The timeless theme of freedom meanders through Emily Arnold McCully’s trilogy about Mirette and Bellini. In the first book, Mirette on the High Wire (1993), her young protagonist feels free when walking the wire. Perhaps she’s freed from the grueling domestic work she does in her mother’s boarding house. We never see Mirette at school or with playmates. She’s confined in a time and place.

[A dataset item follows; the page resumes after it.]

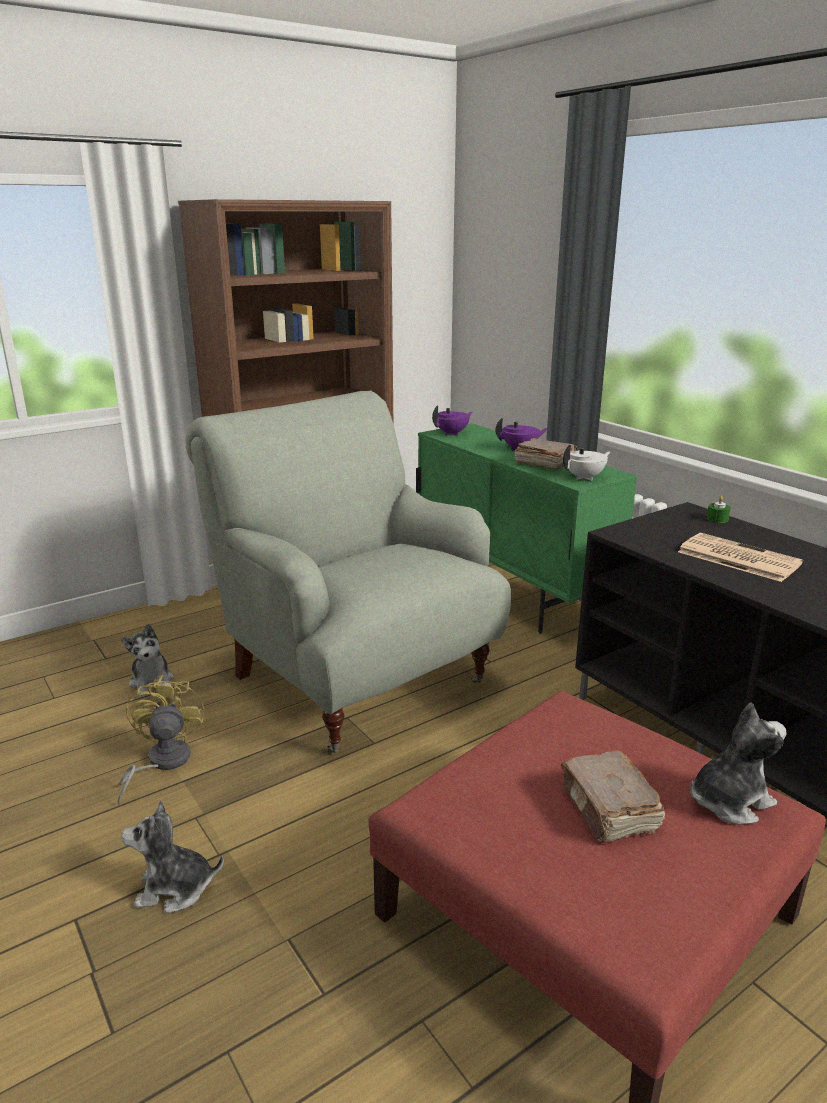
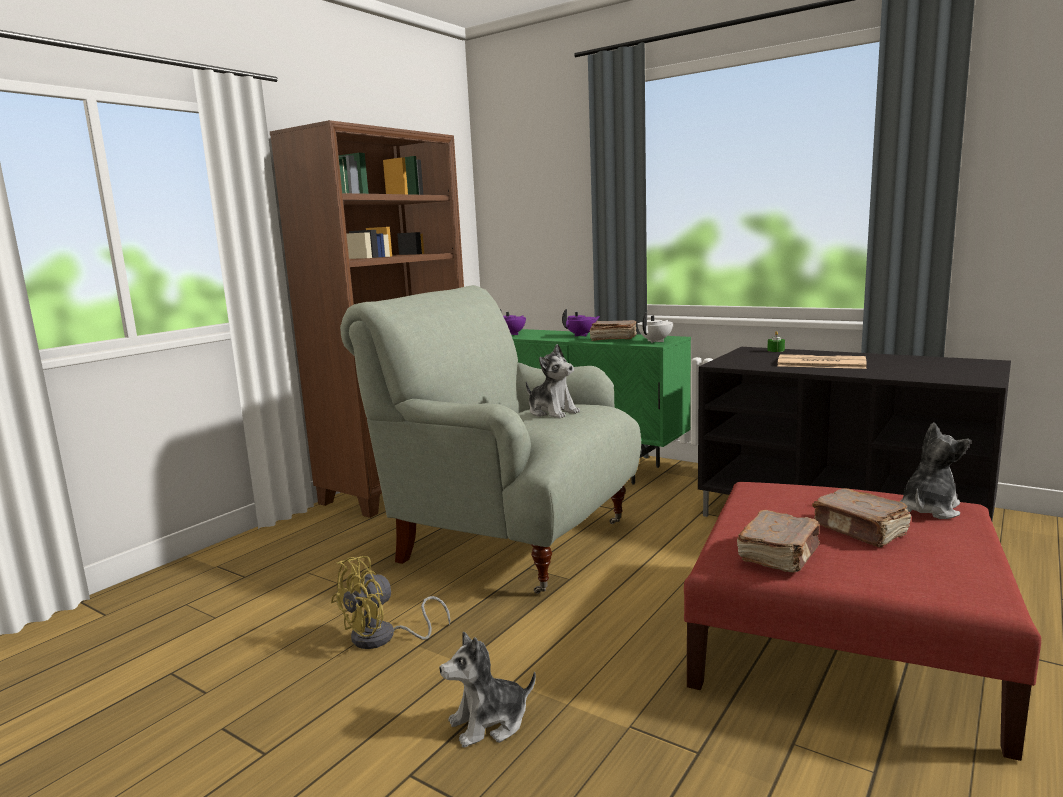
camera: 20 degrees left, 10 degrees down
yellow fan [117,675,204,804] -> yellow fan turned 105 degrees counterclockwise [331,556,451,649]
plush toy [121,624,174,698] -> plush toy moved to [526,344,580,418]
none -> brown book [737,510,820,572]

In the second book, Starring Mirette and Bellini (1997), Bellini is imprisoned. He’s carted off to jail for encouraging an oppressed population to persist in their fight to be free. Mirette saves him, and again, the high wire represents freedom. McCully makes the metaphor explicit when Mirette exclaims, “‘. . . we must keep walking the wire and showing people that everything is possible!’”
In Mirette & Bellini Cross Niagara Falls (2000), the pair assist an orphan, Jakob, in entering the United States in search of opportunity. They’re all crossing the Atlantic on the SS Magnifique. Mirette and Bellini travel in style; Jakob is below with the other steerage passengers. Bellini and Mirette follow him to Ellis Island. Jakob’s uncle does not appear to claim the child, so Bellini signs papers claiming Jakob as his assistant. Freedom is fragile, isn’t it. We see this when a competitor sabotages the wire Bellini and Mirette are walking.
I borrowed the third book from the library. It had a book jacket, unlike the first two (which I bought at library sales). The book jacket states that “. . . Bellini has always been inspired by the real life nineteenth-century daredevil Blondin, who, when he crossed Niagara Falls, had not only to contend with an impostor, but with sabotage as well.” Emily Arnold McCully carefully crafted her stories to describe what it takes to put together a high wire performance. And she hints at other herculean human challenges.